Sometimes, I am going to admit it, I feel sorry for myself.

I feel like I was dealt a bad hand in the card game of life. My parents are difficult people, argumentative, excessively frugal and ridiculously pragmatic, my siblings are ego-obsessed men, and my friends are hundreds of miles away.

So, sometimes, I feel sorry for myself.

I have an advanced degree and my husband has multiple certifications. But we started with nothing in our early years of marriage, did well for a bit, lost most of what we had managed to save and started over in a new city. We still live in fear that what we have could vanish again.

Hitting the big 50

A few years ago, I turned 50. I thought almost nothing about it except, “I’m 50? Really? Well, that’s just great. Now I’m officially old.”

Other than those questions and sarcastic comments, life went on as usual. I didn’t feel any different.

But one night, watching tv after my kids had gone to bed, I thought back on a friend I haven’t seen in almost ten years.

I was in my early 40s when we last met, but I remember that she had turned 50 because she was talking about it to me and our other friends there.

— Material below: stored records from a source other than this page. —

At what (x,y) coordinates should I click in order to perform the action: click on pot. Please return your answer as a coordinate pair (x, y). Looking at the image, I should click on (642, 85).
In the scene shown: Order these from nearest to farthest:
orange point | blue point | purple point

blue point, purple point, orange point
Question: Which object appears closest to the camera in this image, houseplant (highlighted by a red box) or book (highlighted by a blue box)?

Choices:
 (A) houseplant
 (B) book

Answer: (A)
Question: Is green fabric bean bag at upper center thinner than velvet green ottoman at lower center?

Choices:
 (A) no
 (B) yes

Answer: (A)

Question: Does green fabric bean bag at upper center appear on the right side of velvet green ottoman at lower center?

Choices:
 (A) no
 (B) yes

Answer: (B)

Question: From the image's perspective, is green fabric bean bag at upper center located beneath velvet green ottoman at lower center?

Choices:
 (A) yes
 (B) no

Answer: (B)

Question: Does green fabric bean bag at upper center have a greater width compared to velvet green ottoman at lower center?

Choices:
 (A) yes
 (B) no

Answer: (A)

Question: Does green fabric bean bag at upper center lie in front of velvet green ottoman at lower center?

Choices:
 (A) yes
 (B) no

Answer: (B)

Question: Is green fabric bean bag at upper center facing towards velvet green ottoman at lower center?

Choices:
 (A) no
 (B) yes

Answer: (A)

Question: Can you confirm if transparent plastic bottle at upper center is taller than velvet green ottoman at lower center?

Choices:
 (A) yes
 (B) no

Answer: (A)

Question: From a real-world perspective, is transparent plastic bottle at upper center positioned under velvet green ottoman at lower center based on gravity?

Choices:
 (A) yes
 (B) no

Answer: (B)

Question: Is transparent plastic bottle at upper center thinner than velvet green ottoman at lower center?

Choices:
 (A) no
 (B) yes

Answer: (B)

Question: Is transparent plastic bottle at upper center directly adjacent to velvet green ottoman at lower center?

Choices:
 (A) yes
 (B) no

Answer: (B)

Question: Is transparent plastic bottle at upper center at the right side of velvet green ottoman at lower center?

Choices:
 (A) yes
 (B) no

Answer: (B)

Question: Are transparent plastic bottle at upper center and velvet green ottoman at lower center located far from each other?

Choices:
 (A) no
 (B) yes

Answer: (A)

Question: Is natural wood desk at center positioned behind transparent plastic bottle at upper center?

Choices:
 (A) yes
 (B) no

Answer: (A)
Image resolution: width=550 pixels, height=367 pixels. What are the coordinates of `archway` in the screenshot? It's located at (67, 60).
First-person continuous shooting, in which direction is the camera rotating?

She told us that turning 50 was liberating. She felt like she could do and say anything she wanted for the first time in her life.

“Men no longer look at me,” she said, laughing at our expressions. I remember smiling, but thinking, so why are you telling us that?

“No, it’s a good thing!” she shouted. “It means that I don’t have to care about what I look like. I don’t give a damn if they look at me or not anymore. That’s the best part! I just don’t care!”

I can still remember her face and hear her voice as she spoke. She was filled with an almost maniacal happiness. Her laughter filled the small corner of the restaurant where we were sitting, causing other diners to turn and stare at us.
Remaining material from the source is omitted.